Как чувствовал, что не увидит больше отца-то… Господи Иисусе Христе, Сыне Божий… Не помню, как и справилась с ребятенком. Дома только в память пришла…
Лето проскочило, а по осени письмо от Александра Варвара принесла. Под Москву ихнюю часть отправили. Он так и написал: «Попробовали московских булочек, которые сыпались с неба». Ясно, что за «булочки». Полгода потом писем не было, и вот бумага пришла из военкомата: «Пропал без вести». Надеялись, что живой, в плену, может. Да, видать, ошиблись… Беда, не знаю ведь даже, где могилка сыновняя-то. И есть ли она, могилка?..
А тут и Ванюшка в скором времени на фронт ушел. Грешна, Господи, а только больше других деток моих любила я его. Самая жаль моя – Ванюшка. Он с малых лет кротким да ласковым был. Все в церковь со мной ходил, пение любил церковное слушать. И сам пел хорошо.
У Вани бронь была, с завода. А он уж больно рвался на войну. И ведь что выдумал! Раз утром, гляжу, на работу Ваня мой не собирается.
– Ты что, – спрашиваю, – никак заболел?
– Нет, мама, – отвечает, – не заболел.
А сам все ходит из угла в угол по избе, табак курит.

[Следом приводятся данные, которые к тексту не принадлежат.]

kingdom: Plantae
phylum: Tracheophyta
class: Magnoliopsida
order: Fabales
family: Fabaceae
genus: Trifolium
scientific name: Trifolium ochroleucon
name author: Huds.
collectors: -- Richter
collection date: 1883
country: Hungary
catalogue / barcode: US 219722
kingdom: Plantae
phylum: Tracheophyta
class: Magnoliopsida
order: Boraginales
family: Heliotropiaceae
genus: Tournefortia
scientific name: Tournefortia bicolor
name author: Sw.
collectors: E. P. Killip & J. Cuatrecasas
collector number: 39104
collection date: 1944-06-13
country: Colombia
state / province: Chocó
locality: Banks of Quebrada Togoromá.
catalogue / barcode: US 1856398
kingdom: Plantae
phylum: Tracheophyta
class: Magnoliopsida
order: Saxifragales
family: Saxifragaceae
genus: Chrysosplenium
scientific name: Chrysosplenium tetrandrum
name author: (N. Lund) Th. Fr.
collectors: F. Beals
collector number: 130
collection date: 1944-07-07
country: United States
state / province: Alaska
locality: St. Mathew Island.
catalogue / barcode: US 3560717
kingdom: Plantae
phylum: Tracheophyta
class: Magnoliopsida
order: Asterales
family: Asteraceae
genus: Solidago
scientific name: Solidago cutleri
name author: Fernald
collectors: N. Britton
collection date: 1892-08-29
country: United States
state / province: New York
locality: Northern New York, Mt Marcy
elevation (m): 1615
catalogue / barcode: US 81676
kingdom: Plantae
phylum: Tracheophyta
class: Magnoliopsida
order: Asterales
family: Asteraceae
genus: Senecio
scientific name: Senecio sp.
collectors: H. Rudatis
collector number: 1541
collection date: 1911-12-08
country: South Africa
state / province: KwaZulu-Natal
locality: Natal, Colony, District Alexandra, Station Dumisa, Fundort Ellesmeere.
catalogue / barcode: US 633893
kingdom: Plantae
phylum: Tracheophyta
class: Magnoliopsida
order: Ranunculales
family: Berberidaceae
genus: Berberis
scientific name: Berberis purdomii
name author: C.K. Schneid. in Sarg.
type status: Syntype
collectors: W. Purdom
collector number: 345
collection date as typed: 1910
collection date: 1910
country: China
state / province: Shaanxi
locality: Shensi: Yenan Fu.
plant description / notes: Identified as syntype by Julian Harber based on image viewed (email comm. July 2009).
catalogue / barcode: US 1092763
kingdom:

– Так ведь строго, – говорю, – ныне. Засудят тебя за прогул-то.
Посмотрел он на меня.
– Засудят. А я того и хочу.
Тут понятно мне стало, чего он надумал. По его вышло. Три месяца тюрьмы ему дали. А как вернулся, так вскорости и повестка пришла.
Не вернулся с фронта мой сынок. Царство ему Небесное и всем воинам, за землю нашу русскую павшим. Много их перед Господом предстало в ту лихую годину.
Помню, во вторник было, на Фоминой. Пошла я на кладбище родителей, как водится, помянуть. Самое доброе поминовение на Радоницу-то. Стою возле могилки, а тут моя младшая бежит.
– Пойдем, мама, домой!
– Что ты, Катюшка, чай, я только пришла! Еще к крестному на могилку схожу…
– Потом сходишь, пойдем!
Вижу, на ней лица нет, на Катюшке-то. Меня как ударило.